▶ [SUPPLIED TEXT]:
—————

Lapeirousia pyramidalis subsp. pyramidalis
Lapeirousia pyramidalis (Lam.) Goldblatt subsp. pyramidalis
Common names: pyramid cabong, painted petals (Eng.); naeltjie, koringblom (Afr.)
This hardy, dwarf irid is ideal for arid areas and has strikingly attractive, fragrant flowers in spring.
Lapeirousia pyramidalis subsp. pyramidalis is a corm-bearing geophyte which reaches a height of 50–100 mm. The linear leaves are strongly ribbed and horizontal. The inflorescence is a short, dense spike of small zygomorphic (bilaterally symmetric) flowers, with a narrow cylindrical perianth tube, up to 40 mm long. They are whitish to pale bluish or tinged with pink and intensely fragrant. The lower tepals (no differentiation between petals and sepals) are cream-coloured at the base, with a small, thin, basal midline, purple marking and larger midline purple marking. Flowers are borne from midwinter to spring (July to September).
The fruit is a membraneous, obovoid capsule 8–10 mm long and contains smooth brown seeds that are more or less globose to ovoid.
This species conservation status is assessed as Least Concern (LC) according to SANBI’s Red List of South African plants. The population of the species is widely spread and not endangered.

—————

▶ [RECORDS SHOWN]:

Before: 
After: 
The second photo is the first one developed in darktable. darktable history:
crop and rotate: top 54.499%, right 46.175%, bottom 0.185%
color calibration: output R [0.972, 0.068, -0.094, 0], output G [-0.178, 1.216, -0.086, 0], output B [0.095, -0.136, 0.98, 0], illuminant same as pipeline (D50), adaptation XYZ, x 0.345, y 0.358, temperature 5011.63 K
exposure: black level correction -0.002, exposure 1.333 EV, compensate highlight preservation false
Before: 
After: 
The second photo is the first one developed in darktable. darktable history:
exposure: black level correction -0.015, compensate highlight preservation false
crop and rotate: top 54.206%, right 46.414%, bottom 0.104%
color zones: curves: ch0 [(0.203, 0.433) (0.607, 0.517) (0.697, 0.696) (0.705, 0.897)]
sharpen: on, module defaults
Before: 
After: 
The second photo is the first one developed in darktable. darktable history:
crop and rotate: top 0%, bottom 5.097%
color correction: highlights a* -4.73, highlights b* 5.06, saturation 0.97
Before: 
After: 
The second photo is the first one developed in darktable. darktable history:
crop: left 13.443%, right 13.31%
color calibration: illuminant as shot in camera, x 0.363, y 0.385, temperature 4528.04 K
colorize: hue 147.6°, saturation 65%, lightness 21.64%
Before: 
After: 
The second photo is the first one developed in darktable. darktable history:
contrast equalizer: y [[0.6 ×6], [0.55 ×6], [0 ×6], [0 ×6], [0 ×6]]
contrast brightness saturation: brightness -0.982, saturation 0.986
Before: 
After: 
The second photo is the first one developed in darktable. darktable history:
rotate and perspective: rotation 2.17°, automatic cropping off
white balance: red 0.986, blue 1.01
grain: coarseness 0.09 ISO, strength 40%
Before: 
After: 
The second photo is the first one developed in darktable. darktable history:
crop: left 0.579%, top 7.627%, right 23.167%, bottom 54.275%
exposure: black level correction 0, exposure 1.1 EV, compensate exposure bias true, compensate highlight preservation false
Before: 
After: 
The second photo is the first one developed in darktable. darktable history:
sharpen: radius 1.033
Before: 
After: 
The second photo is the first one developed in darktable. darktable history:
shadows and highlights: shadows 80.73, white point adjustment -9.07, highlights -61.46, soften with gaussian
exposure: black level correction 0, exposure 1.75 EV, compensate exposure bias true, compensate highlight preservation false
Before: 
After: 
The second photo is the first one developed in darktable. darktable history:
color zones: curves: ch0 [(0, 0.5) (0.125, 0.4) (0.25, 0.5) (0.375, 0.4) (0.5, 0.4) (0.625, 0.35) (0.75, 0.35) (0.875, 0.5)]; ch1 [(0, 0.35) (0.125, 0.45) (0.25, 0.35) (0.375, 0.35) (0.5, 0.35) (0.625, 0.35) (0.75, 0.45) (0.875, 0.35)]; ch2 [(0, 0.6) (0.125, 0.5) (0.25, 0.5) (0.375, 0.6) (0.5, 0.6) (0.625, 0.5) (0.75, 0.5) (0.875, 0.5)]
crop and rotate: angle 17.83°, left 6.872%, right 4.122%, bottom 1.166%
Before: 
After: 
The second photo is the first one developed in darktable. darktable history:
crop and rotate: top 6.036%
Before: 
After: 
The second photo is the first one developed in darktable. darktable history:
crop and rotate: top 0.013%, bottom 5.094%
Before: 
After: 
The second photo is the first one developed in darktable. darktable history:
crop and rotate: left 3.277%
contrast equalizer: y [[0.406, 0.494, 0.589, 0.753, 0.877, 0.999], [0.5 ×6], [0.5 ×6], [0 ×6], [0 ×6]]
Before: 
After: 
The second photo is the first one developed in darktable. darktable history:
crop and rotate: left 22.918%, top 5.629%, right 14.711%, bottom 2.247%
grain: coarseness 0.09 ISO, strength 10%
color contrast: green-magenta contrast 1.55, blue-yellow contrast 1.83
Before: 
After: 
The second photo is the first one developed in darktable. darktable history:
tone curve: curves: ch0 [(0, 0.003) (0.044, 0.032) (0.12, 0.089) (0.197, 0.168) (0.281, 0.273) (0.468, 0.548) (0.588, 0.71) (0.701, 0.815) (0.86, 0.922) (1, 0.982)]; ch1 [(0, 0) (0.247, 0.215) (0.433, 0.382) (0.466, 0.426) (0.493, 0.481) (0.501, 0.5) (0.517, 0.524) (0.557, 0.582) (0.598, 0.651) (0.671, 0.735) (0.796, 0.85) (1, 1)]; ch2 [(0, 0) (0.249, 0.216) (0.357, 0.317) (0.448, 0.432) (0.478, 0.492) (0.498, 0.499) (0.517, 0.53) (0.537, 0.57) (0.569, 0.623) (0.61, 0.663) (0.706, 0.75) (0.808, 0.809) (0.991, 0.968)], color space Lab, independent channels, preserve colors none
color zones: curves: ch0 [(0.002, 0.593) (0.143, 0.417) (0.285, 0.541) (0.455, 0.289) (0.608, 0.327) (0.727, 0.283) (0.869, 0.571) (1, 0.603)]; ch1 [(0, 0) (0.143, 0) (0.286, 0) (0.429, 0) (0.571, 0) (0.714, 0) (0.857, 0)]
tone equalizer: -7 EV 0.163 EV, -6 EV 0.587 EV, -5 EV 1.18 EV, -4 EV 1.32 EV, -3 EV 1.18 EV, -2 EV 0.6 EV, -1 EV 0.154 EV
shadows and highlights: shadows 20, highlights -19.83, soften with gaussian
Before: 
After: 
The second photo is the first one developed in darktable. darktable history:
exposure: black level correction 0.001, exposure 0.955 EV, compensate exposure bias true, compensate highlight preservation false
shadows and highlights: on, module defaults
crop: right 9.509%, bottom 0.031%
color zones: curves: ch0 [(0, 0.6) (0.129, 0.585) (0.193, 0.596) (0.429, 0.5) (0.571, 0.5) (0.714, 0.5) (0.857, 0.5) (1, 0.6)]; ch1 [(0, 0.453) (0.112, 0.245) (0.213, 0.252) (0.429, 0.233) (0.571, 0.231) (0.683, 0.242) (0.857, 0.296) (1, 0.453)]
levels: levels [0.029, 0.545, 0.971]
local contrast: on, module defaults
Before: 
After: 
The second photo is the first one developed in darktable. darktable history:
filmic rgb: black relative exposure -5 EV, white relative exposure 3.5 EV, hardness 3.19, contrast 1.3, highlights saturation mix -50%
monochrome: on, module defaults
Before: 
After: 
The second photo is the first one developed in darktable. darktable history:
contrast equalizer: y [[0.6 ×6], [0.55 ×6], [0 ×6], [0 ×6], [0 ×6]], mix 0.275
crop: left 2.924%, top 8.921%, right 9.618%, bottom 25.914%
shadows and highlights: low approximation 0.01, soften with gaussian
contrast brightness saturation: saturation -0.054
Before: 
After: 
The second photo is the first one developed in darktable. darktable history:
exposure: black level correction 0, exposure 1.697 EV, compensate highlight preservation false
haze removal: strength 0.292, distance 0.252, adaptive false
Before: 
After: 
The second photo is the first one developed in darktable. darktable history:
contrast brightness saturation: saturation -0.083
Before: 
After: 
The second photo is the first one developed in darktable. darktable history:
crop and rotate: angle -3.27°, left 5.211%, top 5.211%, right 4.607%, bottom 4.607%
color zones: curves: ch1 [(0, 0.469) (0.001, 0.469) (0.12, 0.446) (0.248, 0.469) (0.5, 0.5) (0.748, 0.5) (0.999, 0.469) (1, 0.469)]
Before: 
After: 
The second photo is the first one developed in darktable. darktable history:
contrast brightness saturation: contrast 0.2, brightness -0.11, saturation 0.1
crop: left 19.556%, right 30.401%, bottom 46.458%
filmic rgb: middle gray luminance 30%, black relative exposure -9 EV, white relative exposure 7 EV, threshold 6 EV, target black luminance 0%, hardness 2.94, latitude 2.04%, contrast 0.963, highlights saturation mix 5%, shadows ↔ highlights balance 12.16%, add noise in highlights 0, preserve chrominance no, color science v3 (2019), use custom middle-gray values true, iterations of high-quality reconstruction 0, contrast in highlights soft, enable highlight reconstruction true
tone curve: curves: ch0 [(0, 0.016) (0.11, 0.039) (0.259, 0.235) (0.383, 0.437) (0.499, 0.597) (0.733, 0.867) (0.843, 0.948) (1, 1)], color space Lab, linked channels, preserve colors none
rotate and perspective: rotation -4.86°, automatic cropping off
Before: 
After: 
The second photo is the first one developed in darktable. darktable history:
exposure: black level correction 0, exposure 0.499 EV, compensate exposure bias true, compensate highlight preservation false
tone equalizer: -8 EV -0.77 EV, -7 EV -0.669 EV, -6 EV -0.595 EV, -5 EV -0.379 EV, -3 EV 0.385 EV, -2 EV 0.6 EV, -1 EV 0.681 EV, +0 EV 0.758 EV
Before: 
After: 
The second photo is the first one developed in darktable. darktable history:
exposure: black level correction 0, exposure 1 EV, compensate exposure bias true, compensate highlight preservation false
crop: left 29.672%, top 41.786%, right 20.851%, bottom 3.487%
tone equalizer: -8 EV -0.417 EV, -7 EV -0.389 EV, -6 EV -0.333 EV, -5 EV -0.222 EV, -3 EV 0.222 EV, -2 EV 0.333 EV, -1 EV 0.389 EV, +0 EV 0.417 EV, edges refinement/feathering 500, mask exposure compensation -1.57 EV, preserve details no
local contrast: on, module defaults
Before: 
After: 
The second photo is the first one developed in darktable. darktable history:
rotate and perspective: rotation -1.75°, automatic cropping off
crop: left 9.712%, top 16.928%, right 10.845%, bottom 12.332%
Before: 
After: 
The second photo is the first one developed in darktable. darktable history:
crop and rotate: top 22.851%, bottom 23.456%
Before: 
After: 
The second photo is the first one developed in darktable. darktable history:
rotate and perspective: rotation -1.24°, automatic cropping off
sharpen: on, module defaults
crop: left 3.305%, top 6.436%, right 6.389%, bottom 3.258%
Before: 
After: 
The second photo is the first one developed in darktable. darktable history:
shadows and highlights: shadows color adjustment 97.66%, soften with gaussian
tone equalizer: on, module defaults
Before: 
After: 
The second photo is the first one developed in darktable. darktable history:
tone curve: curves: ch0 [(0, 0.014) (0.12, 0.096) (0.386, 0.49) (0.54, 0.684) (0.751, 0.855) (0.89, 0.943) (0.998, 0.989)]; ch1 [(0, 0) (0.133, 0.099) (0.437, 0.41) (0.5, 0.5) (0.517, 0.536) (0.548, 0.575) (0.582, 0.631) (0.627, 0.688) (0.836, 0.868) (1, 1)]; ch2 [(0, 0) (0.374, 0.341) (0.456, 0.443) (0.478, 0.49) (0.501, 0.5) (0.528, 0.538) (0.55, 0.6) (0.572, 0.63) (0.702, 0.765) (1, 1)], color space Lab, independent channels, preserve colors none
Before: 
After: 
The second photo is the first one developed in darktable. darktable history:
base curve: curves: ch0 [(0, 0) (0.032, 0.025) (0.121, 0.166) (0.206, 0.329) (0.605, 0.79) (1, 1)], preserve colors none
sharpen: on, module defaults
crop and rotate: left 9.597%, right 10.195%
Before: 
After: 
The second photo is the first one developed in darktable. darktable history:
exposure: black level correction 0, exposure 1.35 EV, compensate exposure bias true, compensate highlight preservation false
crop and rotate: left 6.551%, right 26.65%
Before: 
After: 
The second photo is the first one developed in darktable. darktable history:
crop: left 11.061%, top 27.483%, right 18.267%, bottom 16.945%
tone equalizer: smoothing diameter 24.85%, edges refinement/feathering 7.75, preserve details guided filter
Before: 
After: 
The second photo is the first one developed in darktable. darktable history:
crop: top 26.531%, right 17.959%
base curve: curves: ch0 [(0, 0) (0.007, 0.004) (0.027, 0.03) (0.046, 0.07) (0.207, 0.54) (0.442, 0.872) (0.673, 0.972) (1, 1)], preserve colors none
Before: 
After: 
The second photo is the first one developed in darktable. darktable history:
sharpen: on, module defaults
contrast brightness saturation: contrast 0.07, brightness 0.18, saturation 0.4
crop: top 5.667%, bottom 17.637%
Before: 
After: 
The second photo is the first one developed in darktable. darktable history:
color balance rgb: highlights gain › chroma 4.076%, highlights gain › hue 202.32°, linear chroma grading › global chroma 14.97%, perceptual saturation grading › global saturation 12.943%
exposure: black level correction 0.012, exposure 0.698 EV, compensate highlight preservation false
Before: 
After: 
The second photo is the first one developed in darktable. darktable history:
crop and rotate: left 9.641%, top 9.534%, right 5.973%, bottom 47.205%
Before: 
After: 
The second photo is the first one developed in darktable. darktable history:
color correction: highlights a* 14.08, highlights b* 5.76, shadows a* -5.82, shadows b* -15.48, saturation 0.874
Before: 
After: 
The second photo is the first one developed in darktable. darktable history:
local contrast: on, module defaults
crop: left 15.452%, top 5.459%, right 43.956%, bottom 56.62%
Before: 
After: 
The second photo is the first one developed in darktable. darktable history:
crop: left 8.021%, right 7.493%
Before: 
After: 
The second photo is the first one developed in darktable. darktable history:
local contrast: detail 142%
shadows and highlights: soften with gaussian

—————

▶ [ACTION ITEM]: In the Lapeirousia pyramidalis text, during which months are the flowers borne? These rows have nothing to do with the Lapeirousia pyramidalis text.

▶ [REPLY]: From July to September, midwinter to spring.